What are we to do when sitting and waiting while we watch someone die?  Some say, pray.  Meditate.  Talk to the person because they can still hear us.  Say goodbye.  Hold their hand.  Hold them.  Cry.  Read to them.  Sing to them.  Tell stories.  Tell them you love them.  Thank them.  Tell them you forgive them.  Ask for their forgiveness.  Tell them it is ok to let go.

All of these are true, and yet the breaking of our heart continues.  With each remaining breath, our heart cracks a little more.  With each reluctant realization that we will be separated, the piece of our heart falls away, forever.

Being in this state of crumbling is excruciating.  We want to leave.  We want to stay.  We want to scream and cry and rail at the unfairness of the world.  We want to disappear into an abyss.  We are fearful that the abyss will swallow us.  We want to do anything to change this, even offering our own life.  We are desperate for it to end.  We cling to every moment so that it won’t end.

There are no answers that will neatly package this experience.  Our human-ness is not neat.  Love is messy.  Dying leaves marks.  Being present for the experience seems impossible to sustain.  Finding compassion gets lost in the search for ground in this groundless time.

Sometimes, the best we can do is breathe.

Intimate Acceptance

Turning 50 years old recently has offered me yet more opportunities to deepen and reveal more layers of my becoming.  I decided to go back to therapy to work on some issues from the recent past that have been creeping into my heart in ways that feel limiting and depressive of my spirit.

The second session with my therapist left me uncomfortable and annoyed.  I was not able to immediately identify what was amiss, but later I sent my therapist an email explaining some of what I thought was happening.  In the session, we had veered into a philosophical discussion about whether events in life happen for a reason (I believe they do), and how one lives in ways that accept this belief without often knowing the reason, while balancing needs and desires, as well as discerning when to push for change and when to surrender to what is.  My email ended with the revelation that I feel the need to work on surrendering to what is and to understand what is getting in the way of that process.

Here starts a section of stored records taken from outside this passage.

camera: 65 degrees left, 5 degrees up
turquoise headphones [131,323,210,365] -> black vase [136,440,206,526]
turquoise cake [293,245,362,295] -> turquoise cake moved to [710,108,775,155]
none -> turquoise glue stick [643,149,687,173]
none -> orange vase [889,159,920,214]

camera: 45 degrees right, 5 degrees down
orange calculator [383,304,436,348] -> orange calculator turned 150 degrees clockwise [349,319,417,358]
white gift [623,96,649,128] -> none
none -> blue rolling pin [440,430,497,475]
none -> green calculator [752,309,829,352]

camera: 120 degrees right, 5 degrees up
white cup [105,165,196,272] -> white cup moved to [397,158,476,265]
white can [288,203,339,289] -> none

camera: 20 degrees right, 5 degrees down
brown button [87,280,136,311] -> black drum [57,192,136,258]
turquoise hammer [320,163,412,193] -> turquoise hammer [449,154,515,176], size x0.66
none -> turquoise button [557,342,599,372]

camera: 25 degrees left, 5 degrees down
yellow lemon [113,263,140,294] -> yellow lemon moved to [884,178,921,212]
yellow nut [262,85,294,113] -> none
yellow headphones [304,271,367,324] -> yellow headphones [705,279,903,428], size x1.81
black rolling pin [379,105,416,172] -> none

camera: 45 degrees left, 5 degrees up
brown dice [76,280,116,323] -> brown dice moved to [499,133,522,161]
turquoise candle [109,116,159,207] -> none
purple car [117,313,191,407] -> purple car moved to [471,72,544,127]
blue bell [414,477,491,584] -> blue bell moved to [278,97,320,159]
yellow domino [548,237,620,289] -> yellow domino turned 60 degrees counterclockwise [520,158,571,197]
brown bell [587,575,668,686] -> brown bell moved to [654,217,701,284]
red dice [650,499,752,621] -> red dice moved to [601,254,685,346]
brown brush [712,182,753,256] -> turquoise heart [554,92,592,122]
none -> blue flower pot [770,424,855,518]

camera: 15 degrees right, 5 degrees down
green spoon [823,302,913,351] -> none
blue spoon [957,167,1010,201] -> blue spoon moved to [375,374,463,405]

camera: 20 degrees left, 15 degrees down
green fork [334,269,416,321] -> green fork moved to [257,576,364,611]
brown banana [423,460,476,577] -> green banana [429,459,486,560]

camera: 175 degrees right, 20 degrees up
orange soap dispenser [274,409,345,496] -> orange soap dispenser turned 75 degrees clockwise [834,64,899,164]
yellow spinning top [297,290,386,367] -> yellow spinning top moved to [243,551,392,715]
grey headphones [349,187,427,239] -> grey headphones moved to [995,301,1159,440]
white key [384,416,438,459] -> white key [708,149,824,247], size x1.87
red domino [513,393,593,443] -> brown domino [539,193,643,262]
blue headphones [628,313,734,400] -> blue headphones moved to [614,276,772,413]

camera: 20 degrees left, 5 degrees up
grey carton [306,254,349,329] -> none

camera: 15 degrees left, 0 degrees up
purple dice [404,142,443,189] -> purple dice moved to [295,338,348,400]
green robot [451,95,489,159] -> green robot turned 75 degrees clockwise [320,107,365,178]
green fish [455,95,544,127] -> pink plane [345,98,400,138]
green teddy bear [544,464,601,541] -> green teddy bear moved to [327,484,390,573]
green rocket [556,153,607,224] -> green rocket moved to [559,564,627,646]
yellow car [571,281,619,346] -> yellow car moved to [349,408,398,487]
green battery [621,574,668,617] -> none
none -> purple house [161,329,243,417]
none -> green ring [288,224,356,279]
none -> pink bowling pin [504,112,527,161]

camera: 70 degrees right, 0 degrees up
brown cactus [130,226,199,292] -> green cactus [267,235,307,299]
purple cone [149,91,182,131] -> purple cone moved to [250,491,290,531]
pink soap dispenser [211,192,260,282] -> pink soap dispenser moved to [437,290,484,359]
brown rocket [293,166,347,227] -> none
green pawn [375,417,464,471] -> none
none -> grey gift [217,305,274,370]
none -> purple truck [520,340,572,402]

Then I read an article by Tara Brach titled, When We Don’t Make Anything ‘Wrong.’ She wrote a book called Radical Acceptance.  The article tells the brief story of her encounter with Jacob, a man in his 70s who has mid-stage Alzheimer’s.  At a 10-day retreat Tara met with Jacob and he shared with her that his attitude towards his disease was:  interested, sad, grateful and even good-humored.  Intrigued by his resilience, Tara asked him how he came to be so accepting.  He said it didn’t feel like anything was wrong because it all feels like real life.

Jacob went on to tell a story of when he was leading a Buddhist  meditation talk early in his disease process.  After talking his seat in front of hundreds of people he went blank.  He didn’t know what to do or what to say, or even why he was there.  With his heart racing and mind spinning in confusion he gently put his hands together at his heart and started simply naming his experience, “afraid, embarrassed, confused, feeling like I am powerless, shaking, sense of dying, lost.”  For several minutes he sat head bowed continuing to name his experience.  As he began to relax and feel calmer, he named that too.   At last, Jacob lifted his head, looked around and apologized.

The response he received from the students was one of deep and tear-filled gratitude for the teaching of pure presence.

Perhaps Jacob’s teaching is not about struggling to accept what is in any moment, but accepting by starting with naming, “lonely, excited, tired, open, confused, hopeful, hopeless, judgmental, avoidant, loving, grateful.”

Surrendering to what is starts with identifying it.  Naming without judging, or analyzing or intending to fix.  Surrendering is becoming intimately connected with my own process, whatever it is, whether I understand it or not in the moment, and to whatever end it may reach.